The SECURE 2.0 Act is ushering in significant changes to retirement savings, particularly concerning catch-up contributions.

This shift is particularly impactful for higher-earning individuals who have long benefited from the tax advantages of traditional 401(k) plans. The move towards Roth accounts alters the tax landscape, potentially raising tax liabilities for these individuals in the near term.

The Impact on Higher-Earning Americans

For higher-earning Americans, the transition to Roth accounts means losing the upfront tax break offered by traditional 401(k) plans. This change is likely to increase their near-term tax liability.

Additionally, those who continue with catch-up contributions but are further along in their careers and have higher incomes may see their take-home pay reduced.
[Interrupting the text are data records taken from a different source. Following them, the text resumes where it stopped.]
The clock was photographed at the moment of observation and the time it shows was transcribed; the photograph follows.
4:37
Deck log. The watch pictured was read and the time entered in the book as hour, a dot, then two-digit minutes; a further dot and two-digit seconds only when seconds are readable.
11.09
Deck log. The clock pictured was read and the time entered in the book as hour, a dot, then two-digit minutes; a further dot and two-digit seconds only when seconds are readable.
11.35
This is because Roth contributions are taxed differently, requiring more upfront payment.

Retirement Planning Considerations

Many individuals choose traditional 401(k) plans over Roth accounts because they anticipate being in a lower tax bracket in retirement. However, high earners with substantial 401(k) and traditional IRA balances may find themselves in the same or higher tax bracket when required minimum distributions begin. In such cases, the tax-free growth of Roth accounts becomes more attractive.

Flexibility and Penalty Considerations

While Roth accounts offer tax-free growth and withdrawals in retirement, there are limitations. Withdrawals of Roth earnings before age 59.5 and before the account has been open for five years may incur penalties. Despite this, Roth accounts offer more flexibility than traditional 401(k) plans, allowing contributions to be withdrawn at any age, for any reason, without taxes or penalties.
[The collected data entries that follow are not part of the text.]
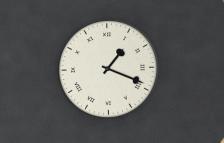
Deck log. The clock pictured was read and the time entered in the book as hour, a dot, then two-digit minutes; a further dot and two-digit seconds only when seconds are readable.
1.19
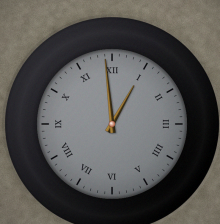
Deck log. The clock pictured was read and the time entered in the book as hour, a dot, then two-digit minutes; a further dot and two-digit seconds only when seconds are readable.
12.59
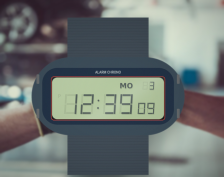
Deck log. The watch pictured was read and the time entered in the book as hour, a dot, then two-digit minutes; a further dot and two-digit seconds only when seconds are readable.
12.39.09
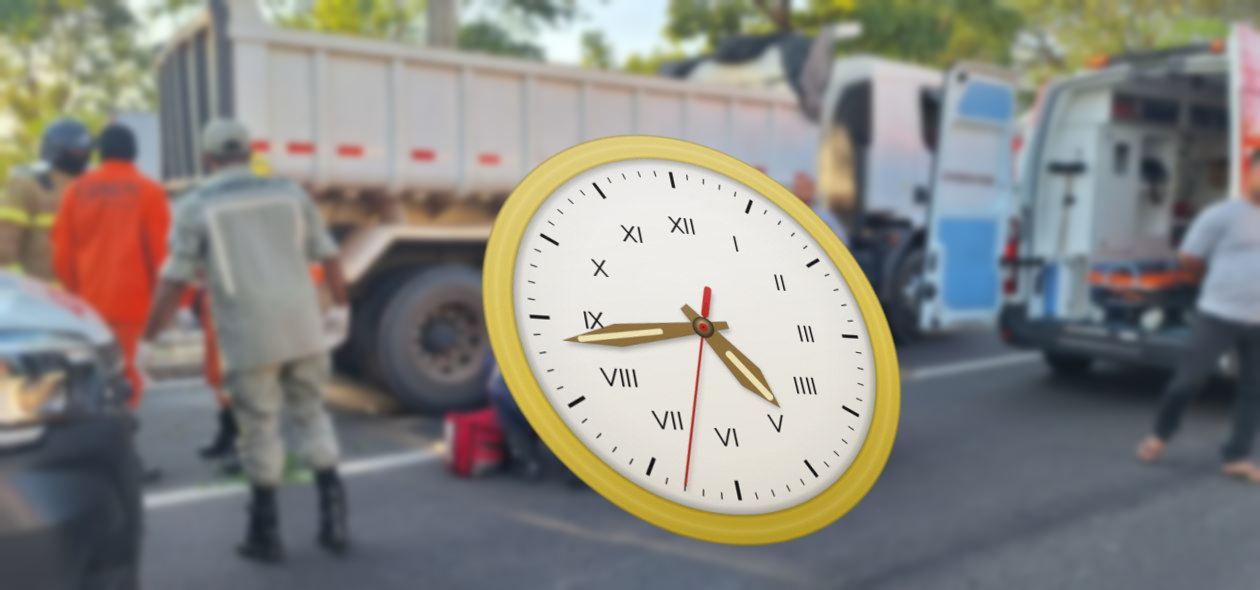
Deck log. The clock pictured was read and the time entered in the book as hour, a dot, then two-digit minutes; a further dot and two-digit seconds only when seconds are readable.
4.43.33
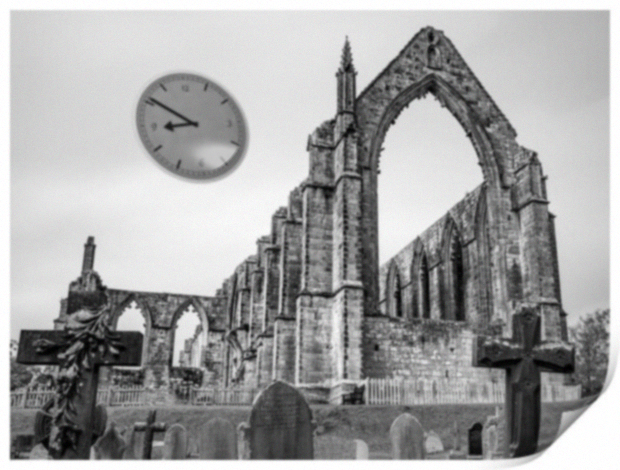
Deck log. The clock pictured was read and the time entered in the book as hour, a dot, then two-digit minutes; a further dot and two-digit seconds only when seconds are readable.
8.51
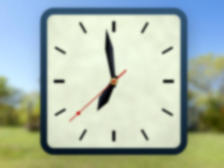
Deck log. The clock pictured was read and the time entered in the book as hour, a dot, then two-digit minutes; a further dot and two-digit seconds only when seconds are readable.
6.58.38
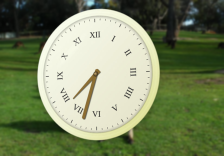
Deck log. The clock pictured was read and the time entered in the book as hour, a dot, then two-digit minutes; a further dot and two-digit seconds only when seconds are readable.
7.33
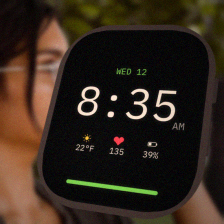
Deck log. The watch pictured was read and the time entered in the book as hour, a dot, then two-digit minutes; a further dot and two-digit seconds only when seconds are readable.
8.35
Transition Period and Implementation

Originally set to take effect immediately, the changes to catch-up contributions outlined in the SECURE 2.0 Act were delayed due to concerns raised by many companies regarding the implementation timeline.
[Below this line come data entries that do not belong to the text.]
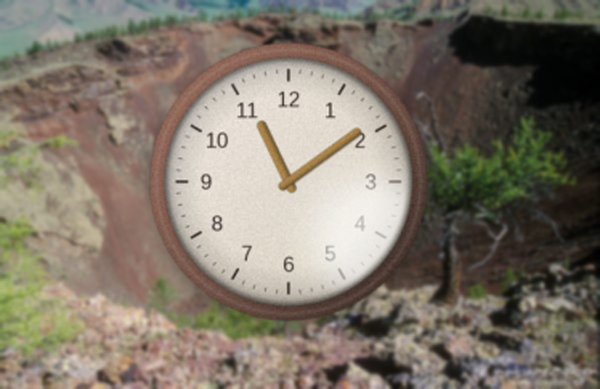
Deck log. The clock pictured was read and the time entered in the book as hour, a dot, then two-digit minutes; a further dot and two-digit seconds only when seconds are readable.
11.09
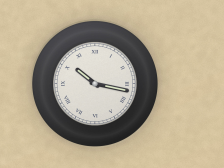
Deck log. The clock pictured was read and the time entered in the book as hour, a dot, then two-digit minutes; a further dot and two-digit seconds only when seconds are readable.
10.17
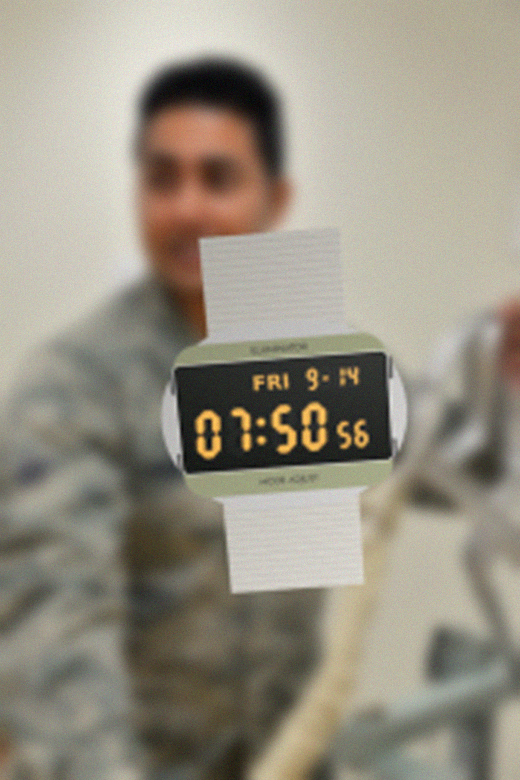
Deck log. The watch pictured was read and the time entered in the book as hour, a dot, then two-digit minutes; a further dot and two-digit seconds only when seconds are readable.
7.50.56
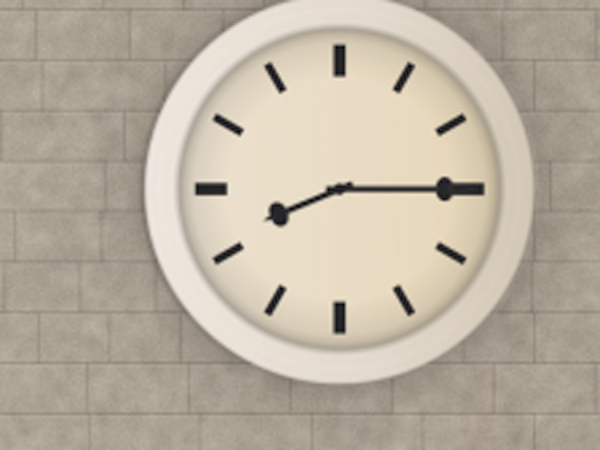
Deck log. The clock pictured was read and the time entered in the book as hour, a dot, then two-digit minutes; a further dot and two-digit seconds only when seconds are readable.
8.15
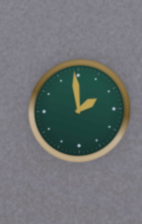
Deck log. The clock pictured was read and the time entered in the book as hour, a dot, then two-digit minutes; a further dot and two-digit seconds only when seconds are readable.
1.59
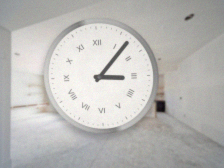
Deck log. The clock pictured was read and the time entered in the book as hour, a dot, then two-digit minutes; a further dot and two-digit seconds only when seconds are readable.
3.07
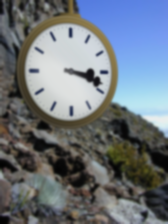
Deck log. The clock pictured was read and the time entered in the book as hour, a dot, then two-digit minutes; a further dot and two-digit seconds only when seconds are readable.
3.18
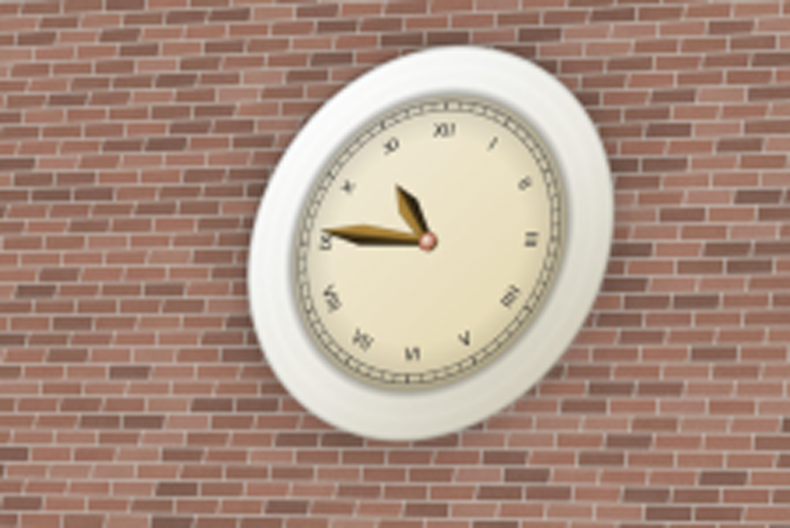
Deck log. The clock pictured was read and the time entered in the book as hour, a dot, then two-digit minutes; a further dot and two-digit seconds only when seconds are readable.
10.46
The IRS announced a two-year transition period in August 2023 to allow high-income earners time to consider their options and adjust their retirement savings strategies accordingly.

In conclusion, the shift towards Roth accounts represents a significant change in retirement savings strategies, particularly for higher-earning individuals. Understanding these changes and their implications is crucial for effective retirement planning.